2015.11.27
Q & A
1997年の京都議定書は地球温暖化防止への記念すべき第一歩であり、これまで温室効果ガス削減に関する世界で唯一の法的拘束力を持つものでした。これをきっかけに、排出削減コストを低減させる国際間での排出量取引制度および他の市場メカニズムが生み出されました。しかし、京都議定書に組み込まれた39の先進国だけの枠組みでは問題解決には限界がありました。さらに、米国は議定書を批准せず、カナダは2012年に枠組みを離脱しました。
2009年12月にコペンハーゲンで開催されたCOP15での合意の後、2014年までの間に、先進国と発展途上国を含む90カ国が自発的に2020年へ向けて排出量を減らす約束をしました。しかし、これらはあくまで任意の約束のため、産業革命以前と比較して気温上昇を2℃未満に抑えるという国際的に合意された目標達成には十分ではありません。
さらに、京都議定書の採択時から、世界の状況は変わってきました。発展途上国の排出量は先進国のそれを上回り増え続けています。2020年までには、おおよそ地球規模での排出量の3分の2が発展途上国から排出されることになります。気候変動に対処するためには、世界各国の結束が必要です。このような理由から、気温上昇を2℃未満に抑えるという目標達成を掲げる全ての国を含めた、確固たる新しい法的枠組みへ向けた交渉が2011年にスタートしました。この枠組みは2015年12月のパリ会議で合意され、2020年から実施される予定になっています。
これまでと違い、先進国、発展途上国にかかわらず、全ての締約国がパリ会議でのより良い枠組み合意へ向けて排出量削減目標を掲げる姿勢を見せています。具体的には、世界の排出量の90%を占める約150の国々が、パリ合意の枠組みの中で、既に自主的な削減約束をしているのです。これは、多くの国が消極的であった以前の状況と比べると大きな進歩であり、全ての国による意欲的な行動が不可欠な多国間気候変動枠組みへの深い関与の表れでもあります。EUは各国と協調し効果的な取り決めをパリで行うための政治的条件を醸成したいと考えています。
EUは、危険な気候変動を回避すべく、世界全体の平均気温の上昇を2℃未満に抑えることができ、全ての国に適用される法的拘束力を持つ意欲的で公平な枠組みの採択実現に全力で取り組んでいます。

::::::::::

**取り組み方:** 上に示した気候変動の国際枠組みについての文章を、最後の文の後から書き継ぎなさい。

::::::::::

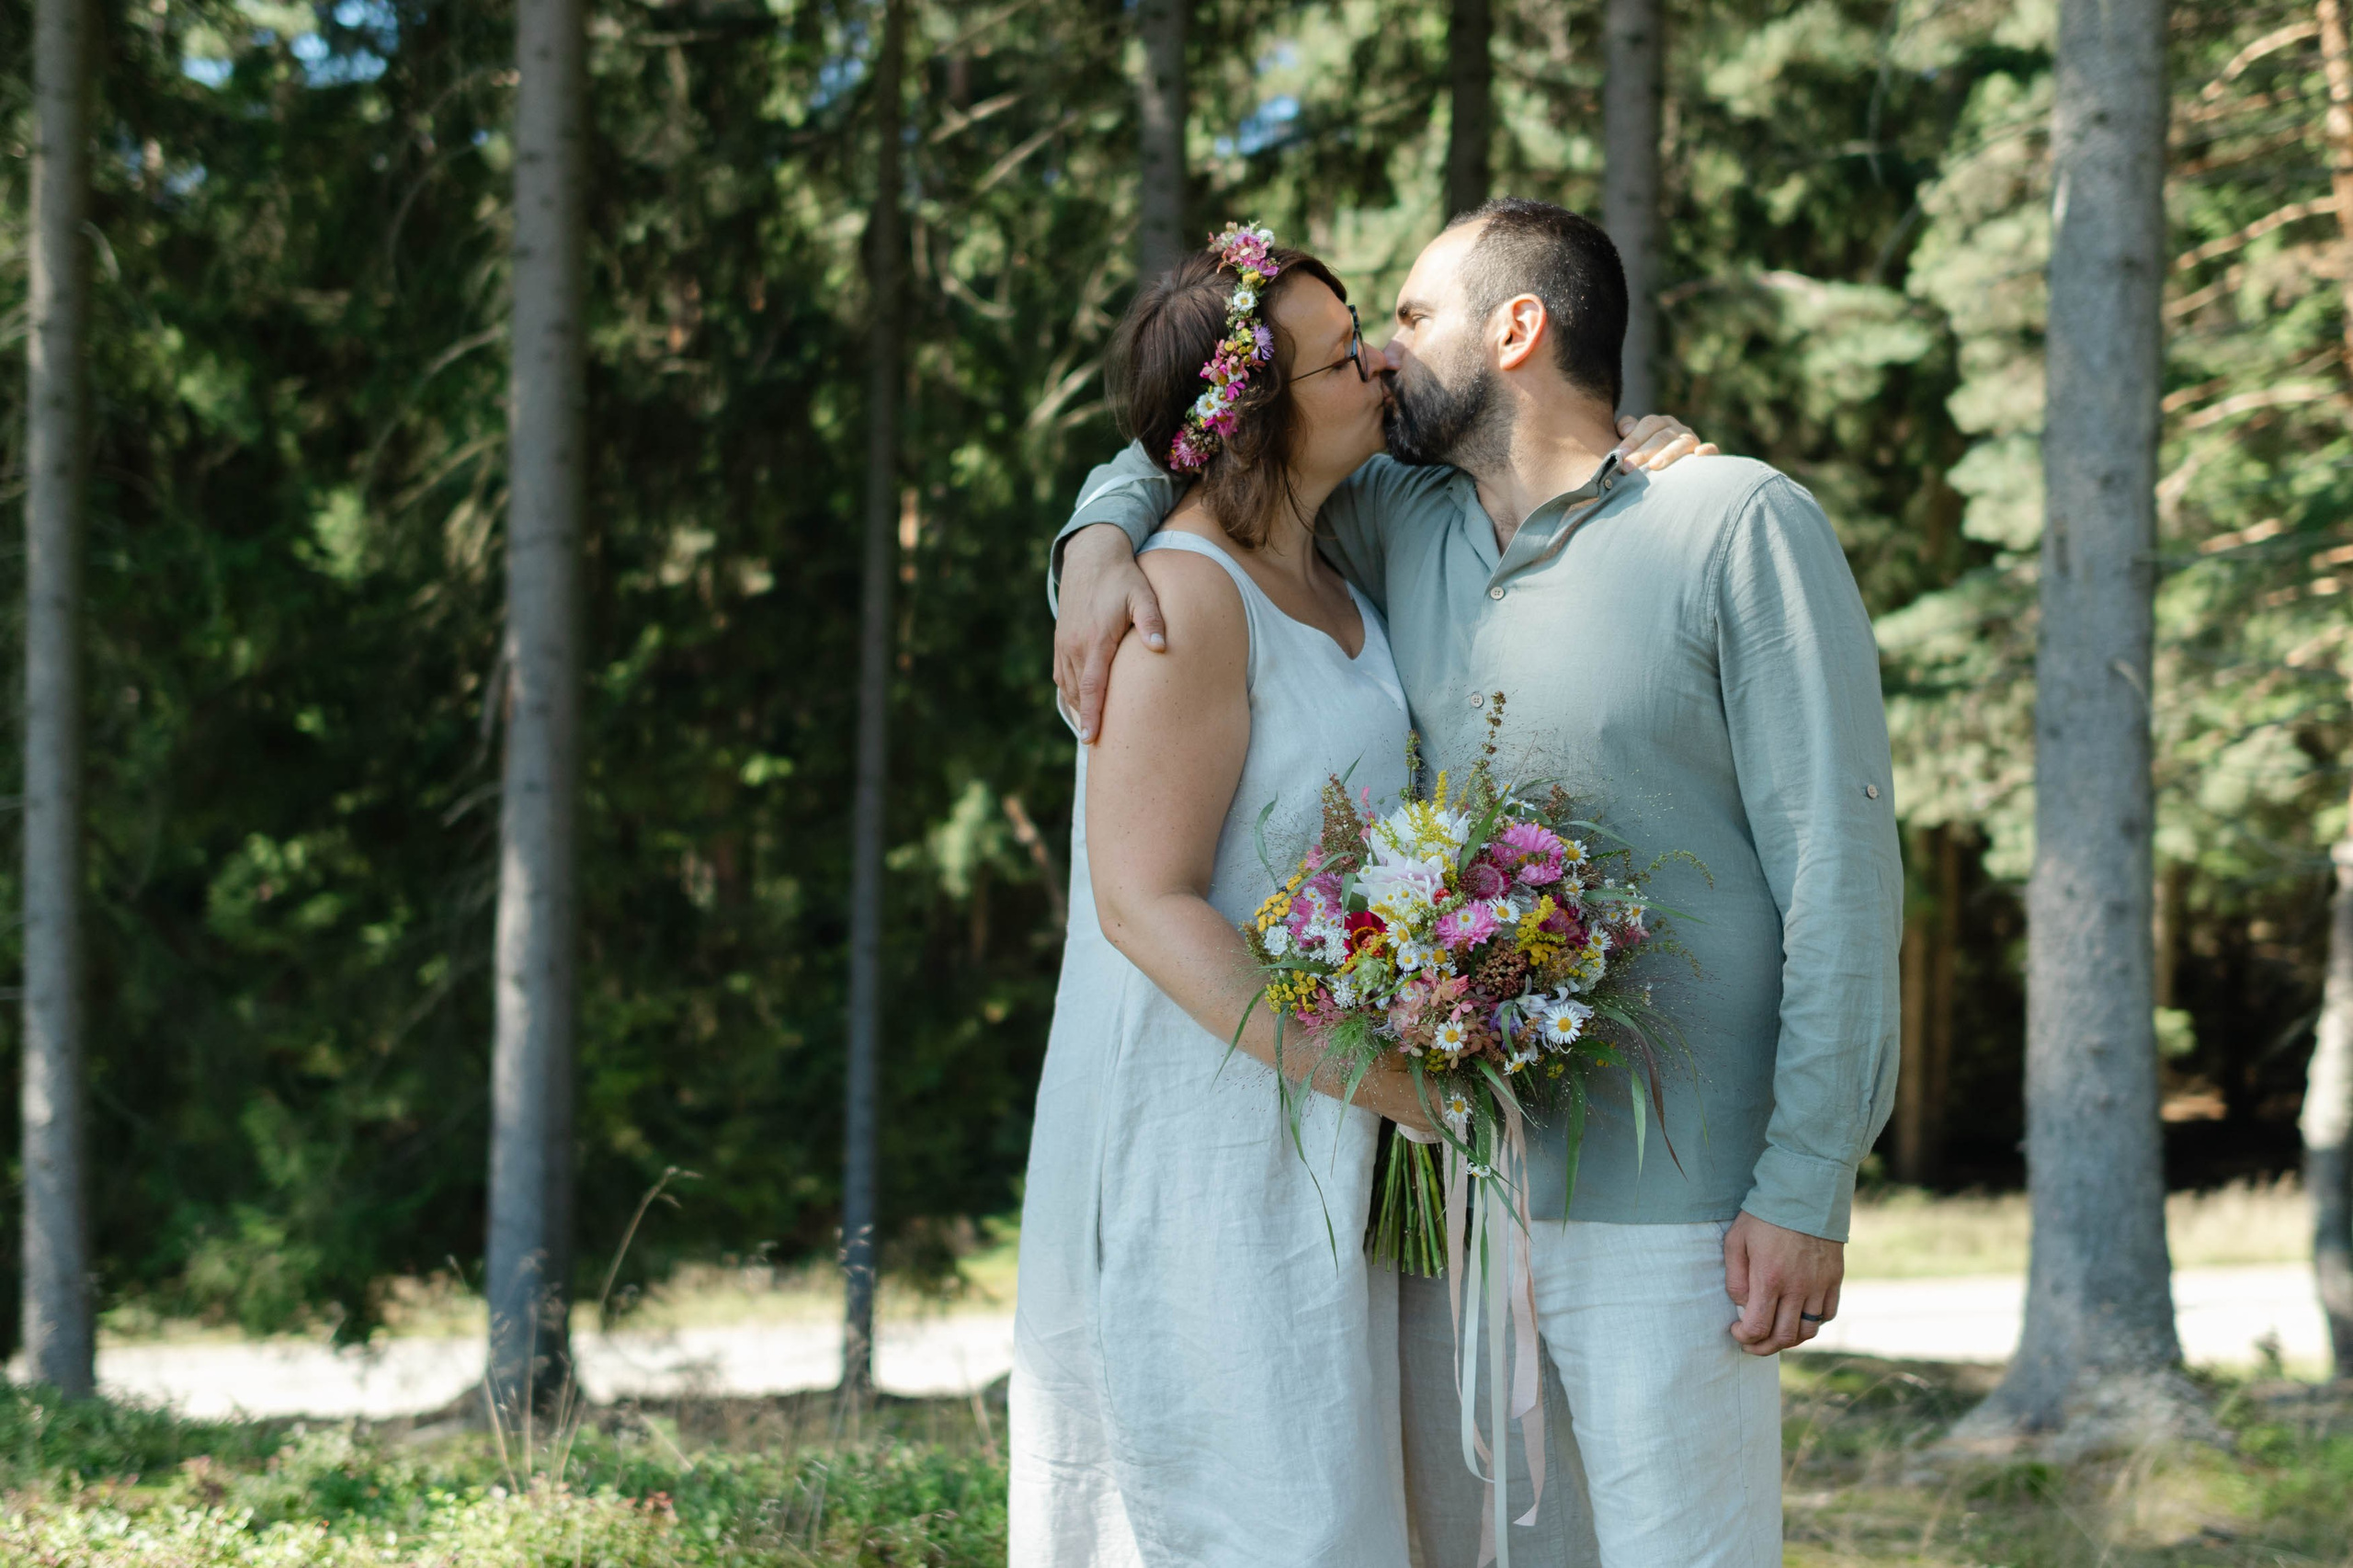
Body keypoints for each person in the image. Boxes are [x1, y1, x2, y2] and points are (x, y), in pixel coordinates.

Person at [1051, 199, 1904, 1567]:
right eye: (1364, 341)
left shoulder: (1731, 520)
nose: (1382, 357)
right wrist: (1097, 537)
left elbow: (1843, 874)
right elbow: (1208, 441)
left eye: (1407, 318)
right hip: (1451, 1209)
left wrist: (1808, 1181)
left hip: (1681, 1206)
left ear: (1517, 330)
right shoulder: (1402, 523)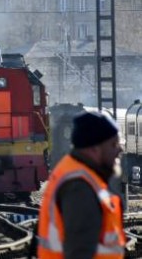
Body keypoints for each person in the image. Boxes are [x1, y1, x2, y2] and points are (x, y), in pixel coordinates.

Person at [35, 110, 126, 258]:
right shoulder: (79, 187)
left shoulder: (82, 176)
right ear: (94, 149)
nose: (120, 150)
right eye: (113, 144)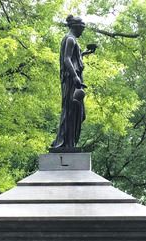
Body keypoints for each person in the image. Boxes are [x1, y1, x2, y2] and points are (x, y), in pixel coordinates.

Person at [51, 15, 97, 152]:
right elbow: (66, 60)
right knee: (72, 110)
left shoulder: (72, 40)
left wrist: (83, 54)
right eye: (82, 28)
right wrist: (75, 77)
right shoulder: (70, 39)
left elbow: (73, 58)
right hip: (72, 81)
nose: (82, 31)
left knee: (77, 112)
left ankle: (69, 142)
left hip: (74, 79)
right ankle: (65, 143)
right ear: (75, 27)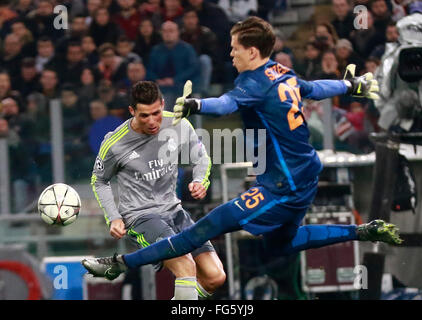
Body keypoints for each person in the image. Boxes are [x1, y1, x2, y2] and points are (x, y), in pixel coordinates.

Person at [82, 17, 401, 285]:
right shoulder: (282, 72)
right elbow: (315, 88)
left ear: (251, 51)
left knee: (204, 228)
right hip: (305, 177)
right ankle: (363, 230)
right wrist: (350, 86)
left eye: (234, 48)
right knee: (285, 243)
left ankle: (119, 263)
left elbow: (227, 104)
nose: (230, 54)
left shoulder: (254, 82)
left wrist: (197, 104)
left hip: (281, 187)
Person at [83, 81, 226, 300]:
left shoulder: (179, 124)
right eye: (144, 116)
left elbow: (202, 158)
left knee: (215, 276)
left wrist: (200, 181)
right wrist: (114, 217)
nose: (152, 121)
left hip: (175, 211)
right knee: (185, 266)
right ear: (132, 111)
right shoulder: (114, 143)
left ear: (163, 105)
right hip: (141, 216)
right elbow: (99, 180)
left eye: (156, 113)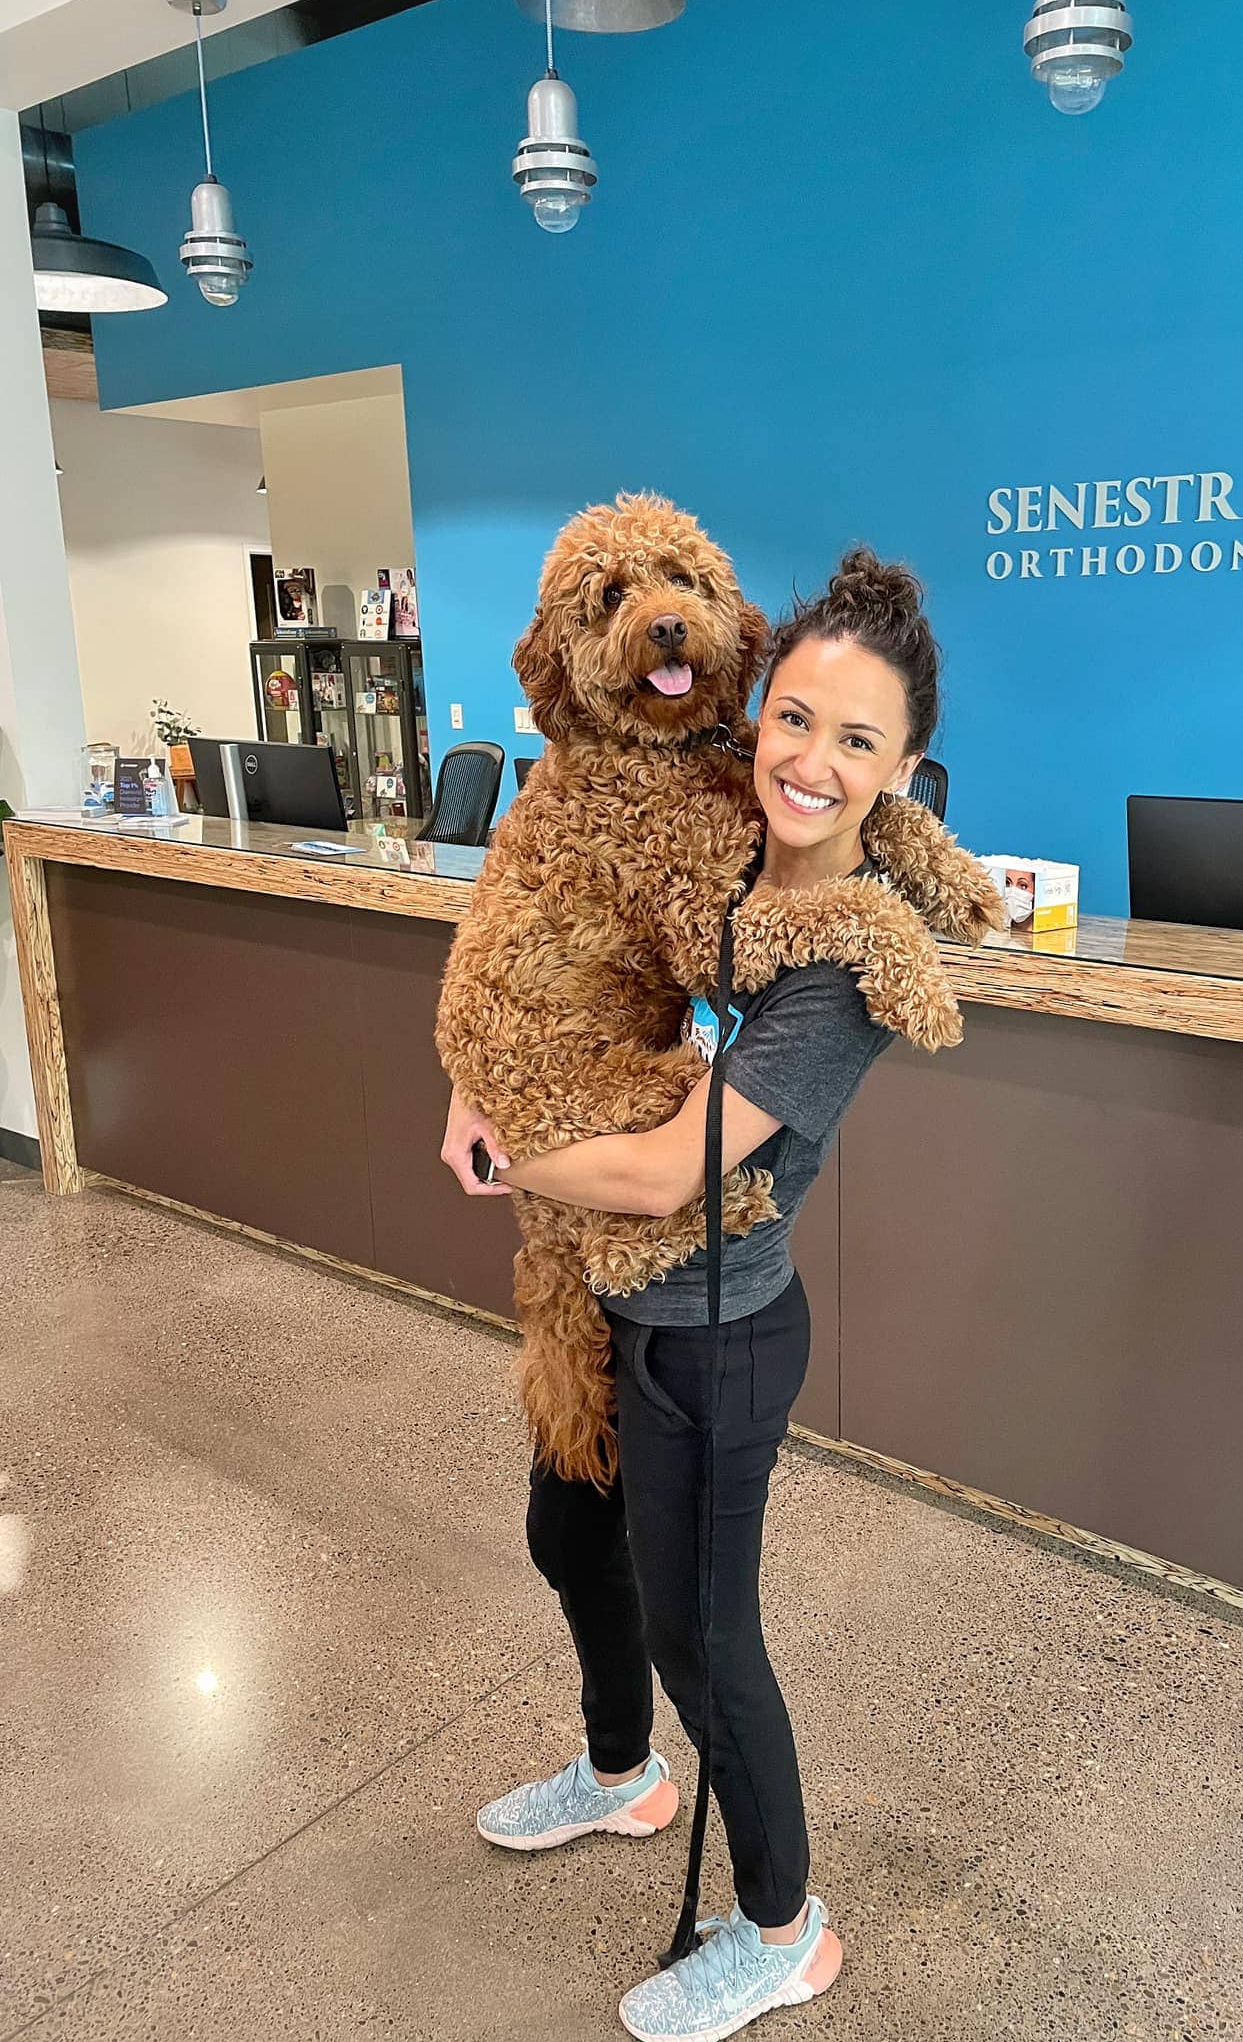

::::::::::

**結果は以下:**
EUは次の4点が成功への鍵を握ると考えています。1つ目は、意欲的な排出量削減の約束が気候変動枠組みの策定に必要不可欠だということです。今のところ150の国がこれに貢献する姿勢を見せています。これらは、世界で最も排出量の多い中国、米国、EUを含む主要排出国のみならず、アフリカ、カリブ海、太平洋地域のぜい弱な国々も含みます。EUは排出量削減への貢献姿勢を見せていない全ての国々に対し、できるだけ早い貢献の表明を期待しています。なぜなら事前に各国の正確な貢献度合いを知っておくことは、気温上昇を2℃未満に抑えるという目標を掲げるパリ会議で、適切な対応をするためにも必要だと考えているからです。危険な気候変動を防ぐには、意欲的な排出量削減目標が理想的であるものの、全ての国の目標の合計は、気温上昇を2℃未満に抑えるには足りないことも理解しています。
それゆえに2つ目の鍵は、パリ合意にはこれらを見据えた長期目標が必要だということです。それは、今後の方向性への共通のビジョンの基礎と温暖化緩和への取り組みを徐々に強化するためのプロセスへの指針を提供するものでなければなりません。EUはパリ合意は、地球規模での気温上昇を2℃未満に抑え、また、世界全体の温室効果ガス排出量を2050年までに2010年比で最低でも60パーセント減らし、2100年までには排出を限りなくゼロに近づけるもしくはマイナスにするという目的を明言するものにしたいのです。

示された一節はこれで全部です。